Nassera è nata nel 1963, in Algeria. Quasi subito si trasferisce in Francia. La Normandia diventa presto la sua casa. Nel quartiere dove  ha vissuto tutti si mescolavano, cristiani o musulmani tutti avevano l’albero di Natale e festeggiavano l’Epifania con le galette des rois, una torta tipica d’oltralpe. Nella sua famiglia si osservavano anche le feste musulmane. Un’atmosfera di positivo scambio che secondo Nassera è durata fino agli anni Ottanta. Da quel momento in poi, molti giovani si sono chiusi in sé stessi, nelle proprie tradizioni.

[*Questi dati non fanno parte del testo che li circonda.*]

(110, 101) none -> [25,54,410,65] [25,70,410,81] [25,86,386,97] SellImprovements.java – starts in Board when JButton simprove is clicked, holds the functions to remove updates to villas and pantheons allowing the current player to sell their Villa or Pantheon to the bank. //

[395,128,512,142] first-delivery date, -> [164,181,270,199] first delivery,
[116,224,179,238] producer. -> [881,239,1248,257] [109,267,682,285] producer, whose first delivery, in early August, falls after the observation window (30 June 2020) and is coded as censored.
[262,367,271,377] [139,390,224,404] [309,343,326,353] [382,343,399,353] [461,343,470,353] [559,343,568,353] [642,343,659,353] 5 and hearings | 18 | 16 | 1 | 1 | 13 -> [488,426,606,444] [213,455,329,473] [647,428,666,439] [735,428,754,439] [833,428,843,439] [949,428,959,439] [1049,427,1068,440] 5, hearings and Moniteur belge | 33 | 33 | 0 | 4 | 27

Non lei, che si è impegnata nel suo ruolo di animatrice e insegnante, non suo marito, non i suoi figli, che hanno studiato e si sono integrati nella società francese. Tutti tranne Adel, che ha intrapreso la via della radicalizzazione e ha tentato di andare in Siria, attivando l’azione della polizia francese,  tanto da dover indossare un braccialetto elettronico.

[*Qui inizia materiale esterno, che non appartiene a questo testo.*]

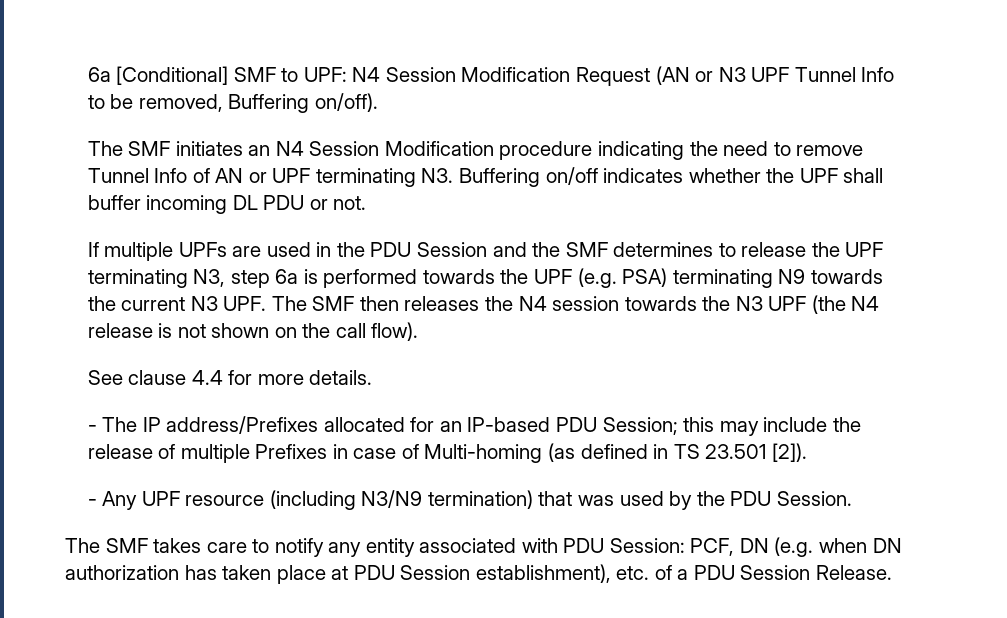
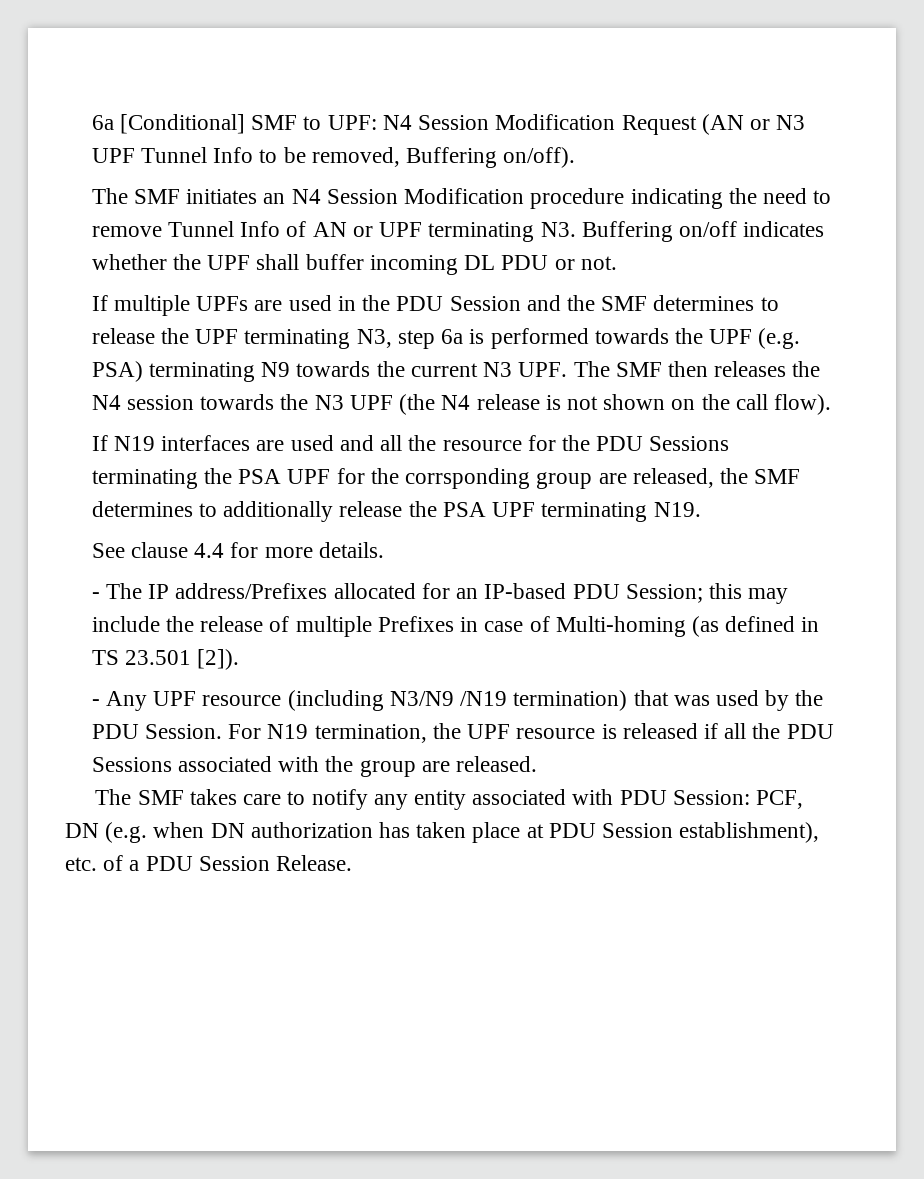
(419, 331) none -> [91,435,730,451] [91,468,801,489] [91,501,701,522] // If N19 interfaces are used and all the resource for the PDU Sessions terminating the PSA UPF for the corrsponding group are released, the SMF determines to additionally release the PSA UPF terminating N19.
(423, 499) none -> [460,691,508,706] /N19
(852, 498) none -> [228,723,834,743] [91,756,538,777] For N19 termination, the UPF resource is released if all the PDU Sessions associated with the group are released.

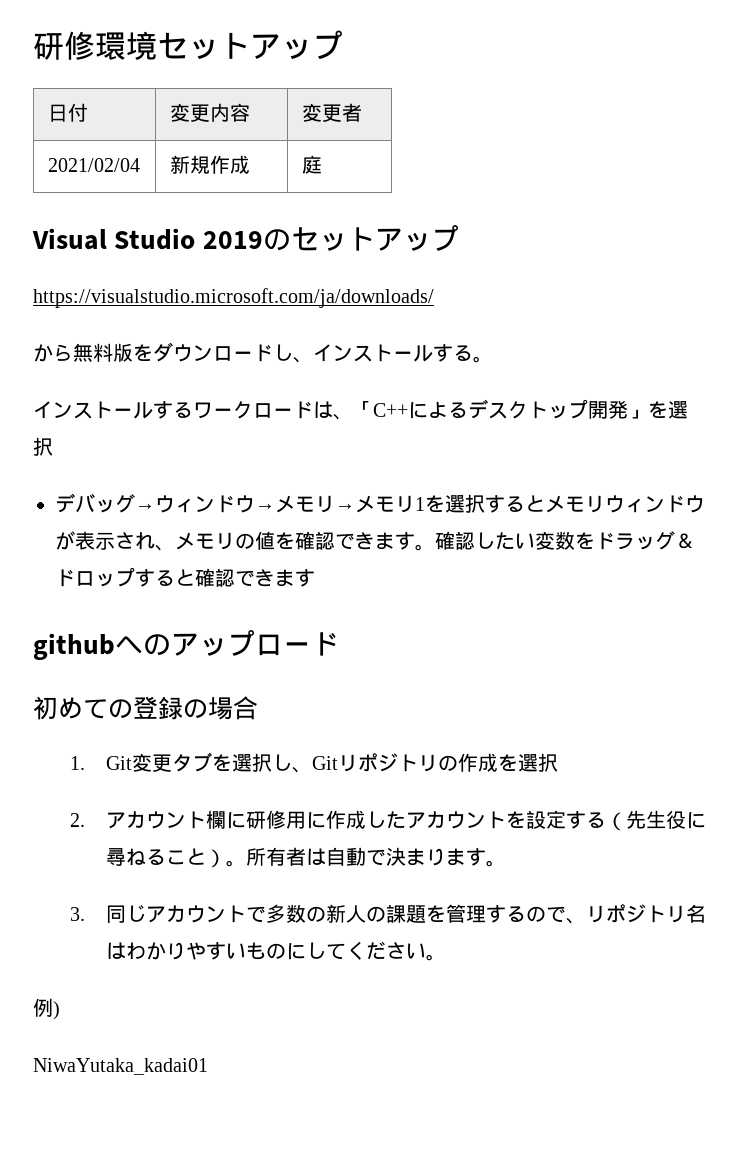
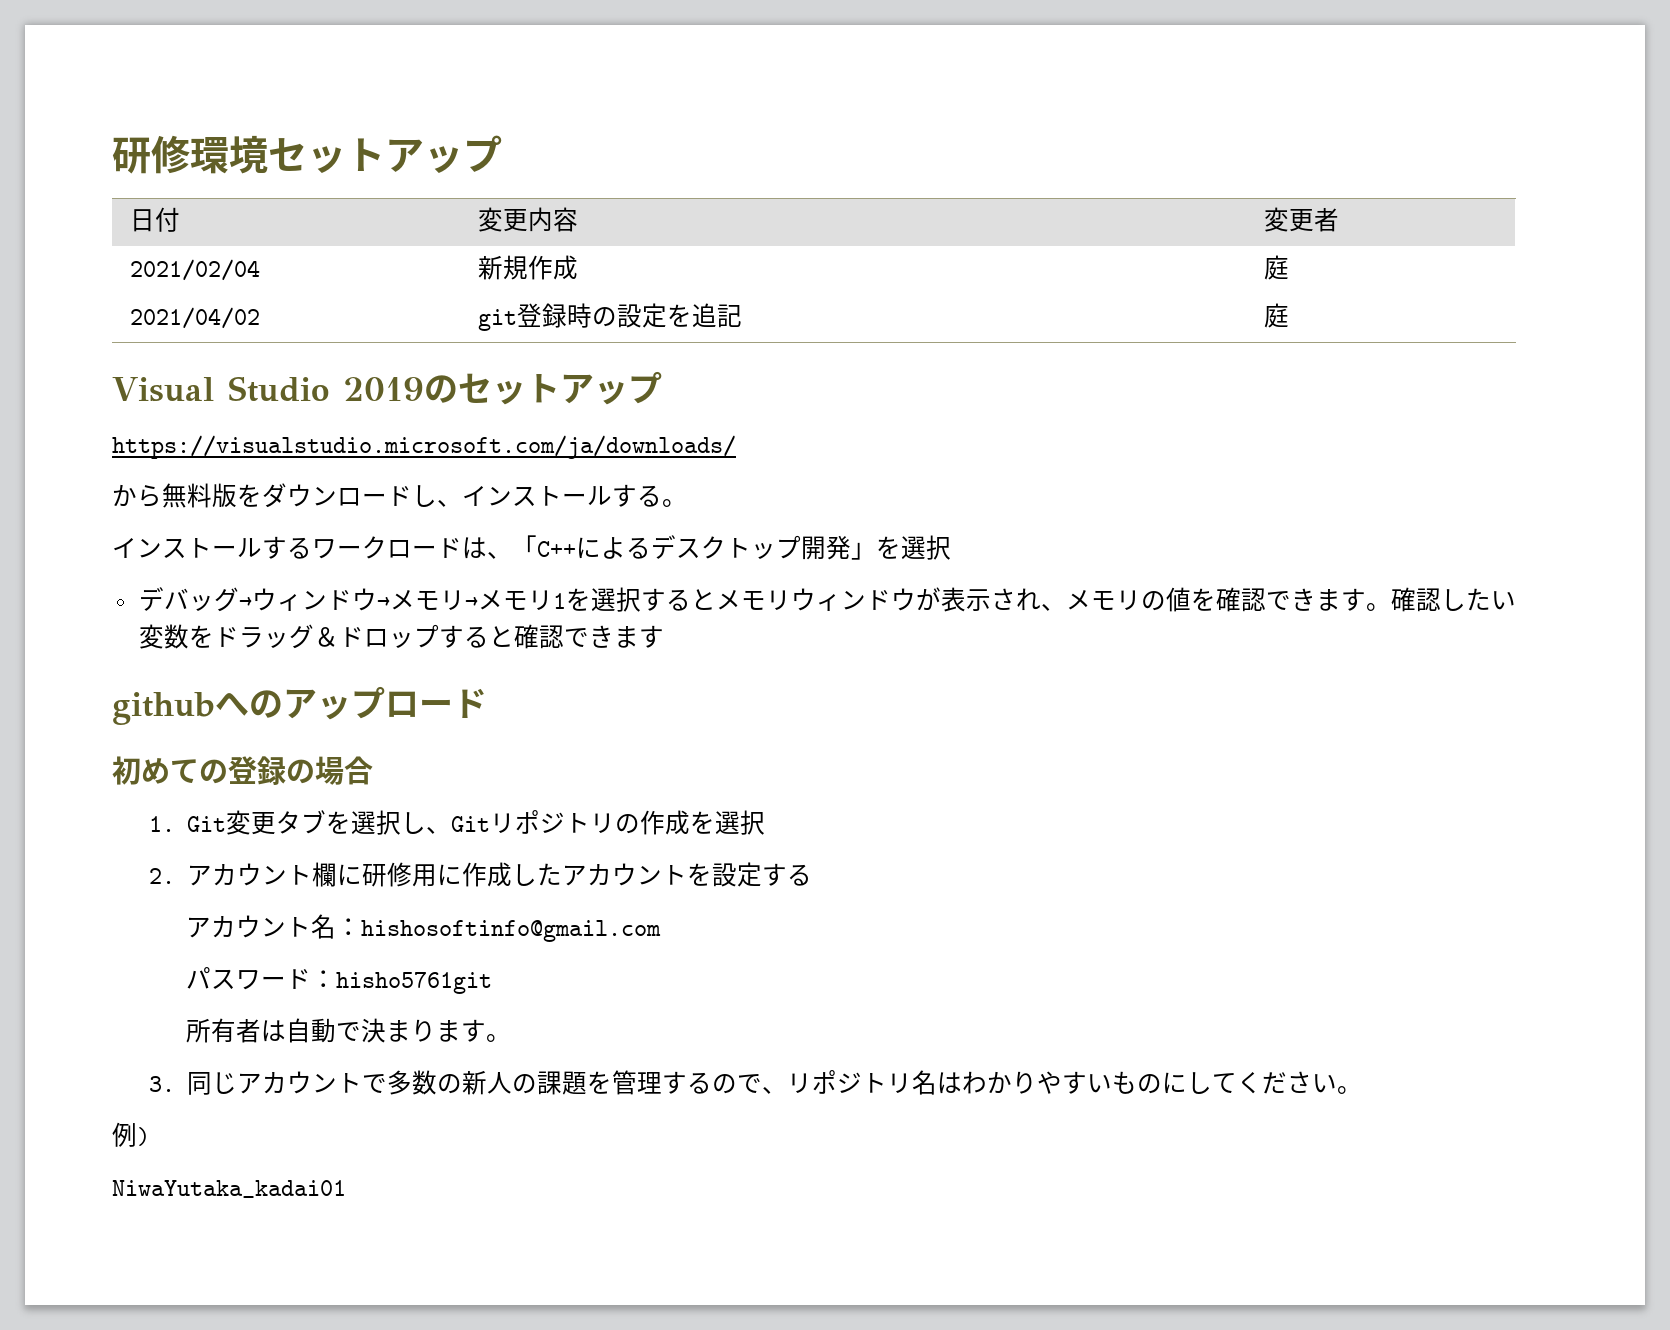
(322, 164) none -> [130,307,261,329] [478,303,743,331] [1264,303,1290,328] // 2021/04/02 | git登録時の設定を追記 | 庭
[606,810,707,831] [106,848,247,868] （先生役に尋ねること）。 -> [185,914,661,942] [185,967,492,994] // アカウント名：hishosoftinfo@gmail.com // パスワード：hisho5761git //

Quel 26 luglio di dieci anni fa

Roseline non ha avuto una vita facile. Quello che l’ha sempre aiutata è la sua fede cattolica, l’amore per figli e nipoti, il legame con suo fratello Jacques. Padre Jacques aveva per lei e per i nipoti una tenerezza profondissima, li ospitava, proprio come in quell’odioso 26 luglio 2016, nella sua canonica. Ci metteva un poco ad abituarsi alla presenza della sua famiglia, riservato come era, ma poi viveva come una grazia la loro presenza e dimostrava il suo affetto con attenzioni delicate. Quella volta, proprio il giorno prima aveva così insolitamente subito apostrofato i suoi cari appena arrivati: "Sono felicissimo che siate qui". 

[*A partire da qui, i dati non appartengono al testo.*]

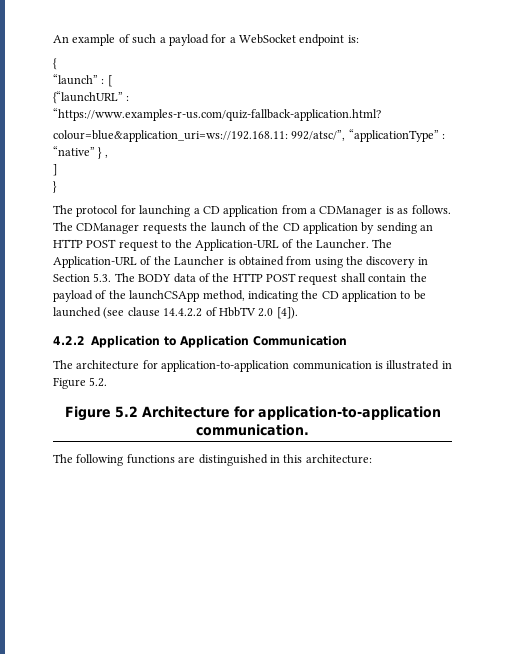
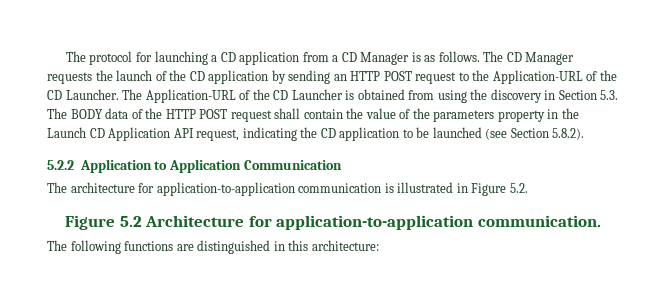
[53,34,359,46] [53,58,57,70] [53,74,113,87] [53,91,130,104] [53,108,381,121] [53,129,446,142] [53,146,108,159] [53,164,57,176] [53,181,57,193] An example of such a payload for a WebSocket endpoint is: // { // “launch” : [ // {“launchURL” : “https://www.examples-r-us.com/quiz-fallback-application.html? // colour=blue&application_uri=ws://192.168.11: 992/atsc/”, “applicationType” : “native” } , // ] // } // -> (65, 56) none
[319,206,383,217] CDManager -> [341,52,410,65] CD Manager
[76,223,140,234] CDManager -> [506,52,575,65] CD Manager
(313, 243) none -> [47,90,62,100] CD
(171, 260) none -> [273,90,289,100] CD
[53,290,245,302] payload of the launchCSApp method, -> [365,108,579,122] [47,127,240,141] value of the parameters property in the Launch CD Application API request,
[127,307,298,319] [53,336,85,345] clause 14.4.2.2 of HbbTV 2.0 [4]). // 4.2.2 -> [510,128,585,140] [47,160,74,170] Section 5.8.2). // 5.2.2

Roseline nella vita ha affrontato tante difficoltà, trovando sempre in Jacques un alleato. Poi il terrorismo islamista gli ha tolto quella sua certezza. Ma non la fede e la forza di scovare sentieri inattesi della grazia, come l’amicizia con Nassera che oggi, e nel loro libro, ha raccontato al Meeting e al mondo.

Una ricerca di senso

Entrambe desideravano incontrarsi. Nassera aveva cercato Roseline per chiedere perdono, Roseline ha cercato Nassera per darle ancora di più e camminare insieme sulle strade del dolore. "Chi può soffrire più di me?" si è domandata Roseline dopo l’assassinio del fratello. Ha iniziato a dialogare con Dio, a chiedergli: "Dammi la via da seguire. Una via di vita che abbia un senso". E guardando la statua della Pietà della chiesa vicino a casa sua ad Armentières ha trovato la luce: "Vergine Maria, dammi la forza di andare avanti, di camminare sui passi di mio fratello come tu hai camminato sui passi di tuo figlio". Si è detta pensando a Nassera Kermiche: "Non posso lasciarla da sola, questa donna sta soffrendo più di me, devo intraprendere questo cammino". E quando le ha chiesto di poterla incontrare, Nassera ha risposto: "Signora, è da tempo che vi aspetto".